There is a difference between objectively examining an issue from all sides, rejecting delusional beliefs from all parties, then presenting the factual issues concerning a controversy with no animus toward either side; and accepting the public statements of deceptive groups as the truth, minimizing even the most glaring examples of wrongdoing by a group, ignoring the group's written policies, then slapping deceptive, obfuscatory labels on everything in sight to avoid offending anyone with the truth.
I would place this line at the use of the phrase "New Religious Movement" rather than "cult."
I have demonstrated that the word "cult" is a valid term to apply to high-pressure groups, and that the word can be used accurately to refer to a number of groups, not all of which are "New," "Religious" or "Movements." I have further demonstrated that the category created
by the use of the word "cult" does, in fact, represent a phenomenon deserving of a word.

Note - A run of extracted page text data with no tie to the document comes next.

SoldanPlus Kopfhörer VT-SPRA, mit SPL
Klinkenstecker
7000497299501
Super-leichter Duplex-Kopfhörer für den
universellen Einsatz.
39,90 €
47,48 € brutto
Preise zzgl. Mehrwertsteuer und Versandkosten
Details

I have also demonstrated that every word in the phrase "New Religious Movement" not only fails to describe any recognizable phenomenon in a meaningful way, but that each word, individually and in concert, takes away meaning, destroys useful distinctions, and creates a proliferation of false impressions. Those who use the phrase "New Religious Movement" are more likely to dismiss any wrongdoing by cults, to minimize the responsibility of the cult leader, and to ignore secular aspects of "Religious" organizations which are of great interest and importance.
The tendency to do this is rooted in the very use of the phrase. Those who think of cults as "New Religious Movements" are defying reality, engaging in semantic pollution, and deluding themselves and others. The phrase insults legitimate religion while fraudulently ascribing to cults the good aspects of "normal" religious groups, political associations and mass movements.
I find those who will calmly and "objectively" talk about cults to be similar to someone who watches someone being knifed to death without doing anything but taking notes, analyzing the trajectory of the knife and the techniques of the killer, then ignoring the moral issues of murder and the sin involved in standing by idly, while criticizing anyone who attempts to stop the murderer as a biased fanatic.